OK, the dreaded gluten-free storage issue: Do these keep well?

They kept fine overnight in a plastic bag. But beyond that, prior to serving you’ll need to wrap them in a damp cloth and heat them gently in the microwave or warm oven before serving – though isn’t that what you would usually do anyway? Truth be told, after 2 to 3 days, you should surrender them to the oven and toast them up for chips to pair with artichoke dip, salsa or, my 5-year-old’s favorite, yakamole.

Please read, rate and review our recipe for Gluten-Free Tortillas.

Print just the recipe.







Amy Trage

Amy Trage is a native of Vermont where she spent much of her childhood skiing and training for the equestrian event circuit. With a strong desire to pursue food writing, Amy took her English degree from Saint Anselm College to the New England Culinary Institute ...


  1. Cassidy

    How well does the dough store? I am thinking about not cooking them right away and storing the dough in the fridge or freezer and cooking them just before serving. Any thoughts?

  2. Norma kley

    What do you do to a store bough form tortilla? Do you butter it, heatit and for long so it does not get overlooked?

    1. MaryJane Robbins

      Hi Norma,
      I’m not sure what you mean about the store bought tortilla. Now might be a good time to call up and chat with one of our bakers so we can help you out. ~ MJ

  3. Sara Scott

    Deeelicious! I make mine with potato starch instead of chickpea flour and the texture was so perfect! Can be used as flat naan bread, too.

  4. Suzanne Lavender

    The recipe states it is lower in carbs. What is the carb count? Very important information if you are diabetic.

    We encourage you to use your favorite on-line resource to insert the recipe and calculate the carb count. We like for their ease of use and hope you will like it too. Happy low-carb Baking! Irene@KAF

  5. tomastry

    i am from India & this is a dish we eat everyday use some ghee (cream that is heated in pan until it generate oil like substance we call ghee )

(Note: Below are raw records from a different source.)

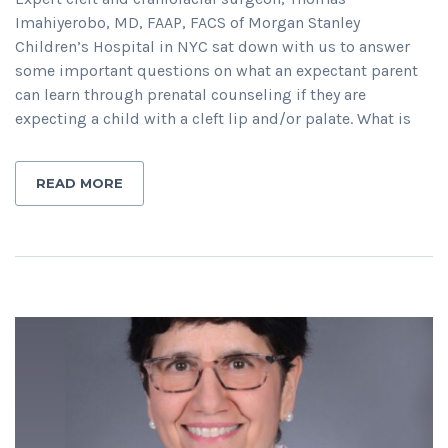
Imahiyerobo, MD, FAAP, FACS of Morgan Stanley
Children’s Hospital in NYC sat down with us to answer
some important questions on what an expectant parent
can learn through prenatal counseling if they are
expecting a child with a cleft lip and/or palate. What is
READ MORE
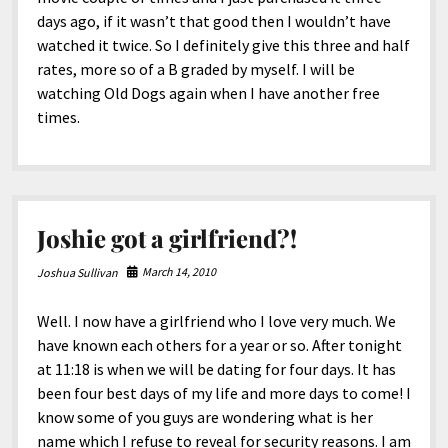
days ago, if it wasn’t that good then I wouldn’t have
watched it twice. So I definitely give this three and half
rates, more so of a B graded by myself. I will be
watching Old Dogs again when I have another free
times.
Joshie got a girlfriend?!
March 14, 2010
Joshua Sullivan
Well. I now have a girlfriend who I love very much. We
have known each others for a year or so. After tonight
at 11:18 is when we will be dating for four days. It has
been four best days of my life and more days to come! I
know some of you guys are wondering what is her
name which I refuse to reveal for security reasons. I am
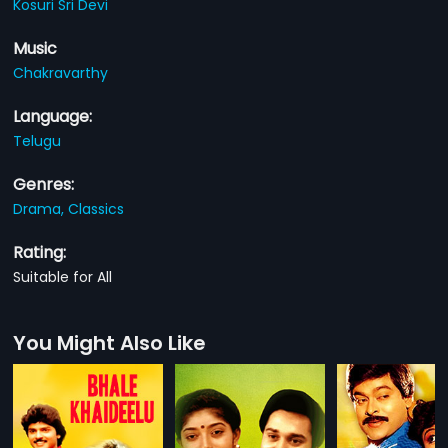
Kosuri Sri Devi
Music
Chakravarthy
Language:
Telugu
Genres:
Drama,
Classics
Rating:
Suitable for All
You Might Also Like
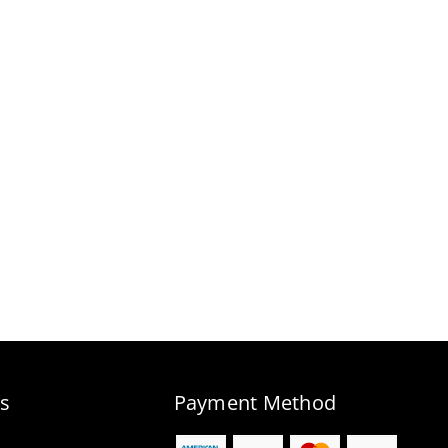
s
Payment Method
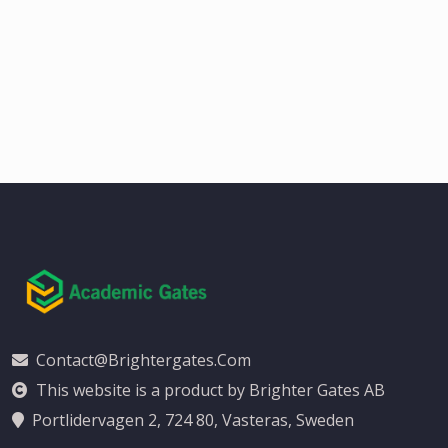
Contact@brightergates.com
This website is a product by Brighter Gates AB
Portlidervagen 2, 724 80, Vasteras, Sweden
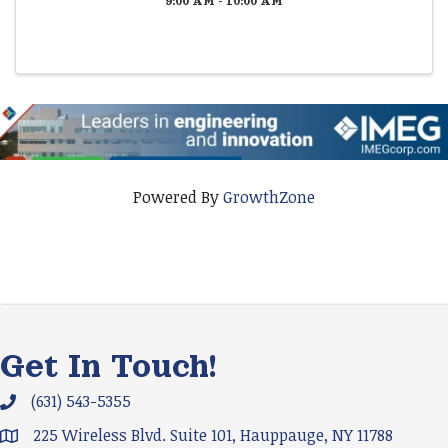
9:00 AM - 10:00 AM
Powered By
GrowthZone
Get In Touch!
(631) 543-5355
Phone icon and link
225 Wireless Blvd. Suite 101, Hauppauge, NY 11788
Google Map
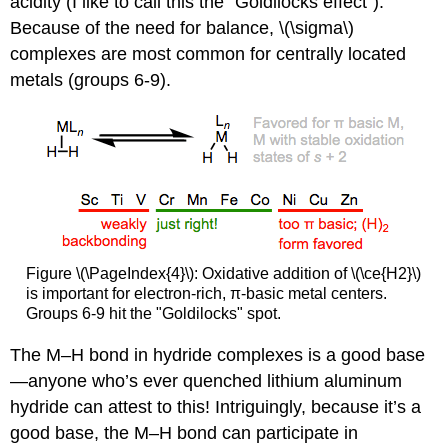
acidity (I like to call this the “Goldilocks effect”).
Because of the need for balance, \(\sigma\)
complexes are most common for centrally located
metals (groups 6-9).
Figure \(\PageIndex{4}\): Oxidative addition of \(\ce{H2}\)
is important for electron-rich, π-basic metal centers.
Groups 6-9 hit the "Goldilocks" spot.
The M–H bond in hydride complexes is a good base
—anyone who’s ever quenched lithium aluminum
hydride can attest to this! Intriguingly, because it’s a
good base, the M–H bond can participate in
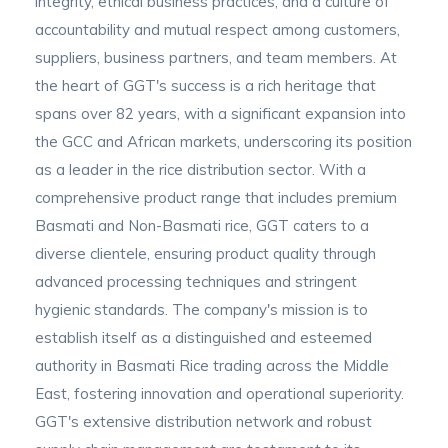
integrity, ethical business practices, and a culture of
accountability and mutual respect among customers,
suppliers, business partners, and team members. At
the heart of GGT's success is a rich heritage that
spans over 82 years, with a significant expansion into
the GCC and African markets, underscoring its position
as a leader in the rice distribution sector. With a
comprehensive product range that includes premium
Basmati and Non-Basmati rice, GGT caters to a
diverse clientele, ensuring product quality through
advanced processing techniques and stringent
hygienic standards. The company's mission is to
establish itself as a distinguished and esteemed
authority in Basmati Rice trading across the Middle
East, fostering innovation and operational superiority.
GGT's extensive distribution network and robust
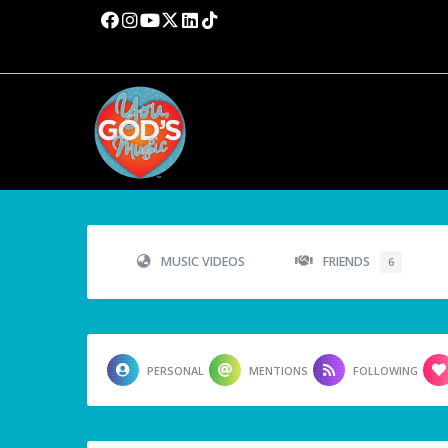
MUSIC VIDEOS
FRIENDS
6
PERSONAL
MENTIONS
FOLLOWING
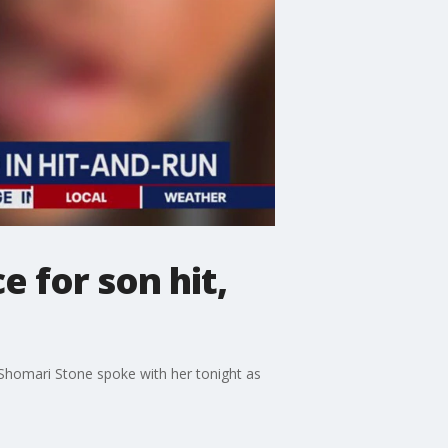
 for son hit,
s Shomari Stone spoke with her tonight as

    this will not only create great flavour but also will remove the problem of flat bread (roti in hindi ) being too dry

  6. "Shelly GF"

    Thank you for the recipe. As someone who is a novice with GF flours, this looks VERY easy. I “pinned” it for future reference. I bet cinnamon sprinkled on them would be yummy.

  7. "Momo "

    What I consider to be the only REAL tortilla is naturally gluten free, so why would anyone go to the trouble and expense of making something that won’t even taste authentic? Corn tortillas provide the only authentic tortilla flavor and corn flour has no gluten at all. The also provide calcium and fiber, are cholesterol and sodium free, low calorie, and delicious, unlike garbanzo beans.

    I think Amy was trying to produce a gluten free version of a flour tortilla, however a corn tortilla works as well for gluten free meals.-Jon

    1. candace

      I eat corn tortillas and they are my favorite but to make a burrito I like flour. Corn does not taste the same in a burrito. Thank you for this recipe.

  8. mike

    Amy: Correct me if I am wrong, but making tortillas with corn flour is essentially a gluten free product? I, being a yank now living in the south, never gave flour tortillas a second thought. That was until I encountered the taco trucks down here… I cannot and will never eat a flour tortilla again. You take those gamy rubbery circles and toast them on a hot griddle and you are set! The slight char and tooth from the corn flour is sublime. Now back to Making PJ’s chewy rolls!

    I do believe Amy was attempting to make a gluten free flour tortilla. So long as your corn flour is certified gluten free then corn tortillas are perfect as well.-Jon

  9. HMB

    If you have trouble finding chickpea/garbanzo bean flour at your local grocery, try an Indian market — look for gram flour or besan. It’s probably also going to be a heck of a lot cheaper there than at your local health food store.